I'm tired from taking traces all day.
The last test we ran was really bizzare; with a client on a PC with a sniffer on it and controlling the servers, we verified the client was talking to the vip and the vip only. We pulled the plug on the server nic and watched the F5's know it's down, the http session for the client timed out right away but the sip-tls session stayed open a lot longer, about 2 minutes the client reconnected to the still up server. Now the strange part, when the old server was brought up, the client reconnected to it, but the sniffer trace showed the client was talking along to the never down server, then it went right out did a DNS lookup for the now brought up server (not the pool name)' it then connected directly to the newly up server bypassing the F5 all together.
So far we have verified dns, srv records, configs, etc. To me it looks like the client is somehow learning the individual server ip's and going direct to them, but we don't know how they are learning this. We have a ticket opened with MS, one with F5, and have had many guru's look at this. We are all stumped -stupid Lync :D
At this point there are nly two questions we really want to know;
What is the time it takes a client to reconnect through the F5's in a good setup (front end pool)?

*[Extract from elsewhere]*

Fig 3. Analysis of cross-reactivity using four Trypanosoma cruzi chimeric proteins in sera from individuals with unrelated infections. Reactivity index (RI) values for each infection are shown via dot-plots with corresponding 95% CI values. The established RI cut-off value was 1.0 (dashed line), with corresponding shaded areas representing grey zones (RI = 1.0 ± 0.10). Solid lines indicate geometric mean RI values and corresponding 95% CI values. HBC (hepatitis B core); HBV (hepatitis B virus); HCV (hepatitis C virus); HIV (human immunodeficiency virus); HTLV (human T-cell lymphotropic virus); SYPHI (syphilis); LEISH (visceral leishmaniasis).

And should the client ever have an individual host name in their Lync local file (client)?
Cheers,
Bob James
- mikeshimkus_111Historic F5 AccountIt's my understanding that Lync itself provides the name of the Front End server to the client. The client has a preferred pool and servers within that pool, which may explain why the client connected to the downed server when it came back up. I am not sure how often Lync client requeries DNS for the SRV record that would direct it to the VIP, but it's something the MS engineers should know.
- mikeshimkus_111Historic F5 AccountRobert, can you please PM me with your F5 case number, so I can track this and work with the engineers if necessary?
- Ryan_Korock_46Historic F5 AccountRobert... By MSFT design, after a Lync client gets load balanced to a Lync front end, the client recieves a list of front end pool members and can (and eventually will) connect to these servers directly. Once they connect to the servers directly, BIG-IP loses the ability to manage the connection. BIG-IP has functionality designed to reconnect the client to a valid server upon the original servers failure, however when the Lync client routes around the BIG-IP, you lose the ability to take advantage of this functionality. If at this point a server goes down, it is up to the Lync client to initiate a reconnection on it's own.
- Robert_James_10NimbostratusRyan, this is what we found as well. This issue (or at least one of them) is the web services are going through the VIP and the client is talking to the server. When the server is powered off, the client gets RST from the LTM, but they don't seem to get killed from the Lync server, or at least it seemes they wait an extremely long time before finally doing a DNS lookup for the other pool members.
Ps
Is there a work around to send it back to F5, do they present names to the client, if so can we use host files on the client pointing the host names to the VIP?
- Ryan_Korock_46Historic F5 AccountBob, I understand your frustration. Believe me, I feel it too. Unfortunately, Microsoft has not given me any solution that would force the Lync clients to continue to use the VIP. I don't believe there is a way to safely do this.
- Robert_James_10NimbostratusFunny, we have had many, many "experts" tell us how they think things work; even Microsoft, but actually none of them really know. How about putting the Lync FE Pool members behind the F5's and no SNAT if all traffic has to pass through the LTM's then I would think it may help the LTM's kill the connection. We also thought about 2 1 member pools, at least that way there is settings for timeout in Lync, but I think it's the 3 polls of a dead server before client switchover that's killing us.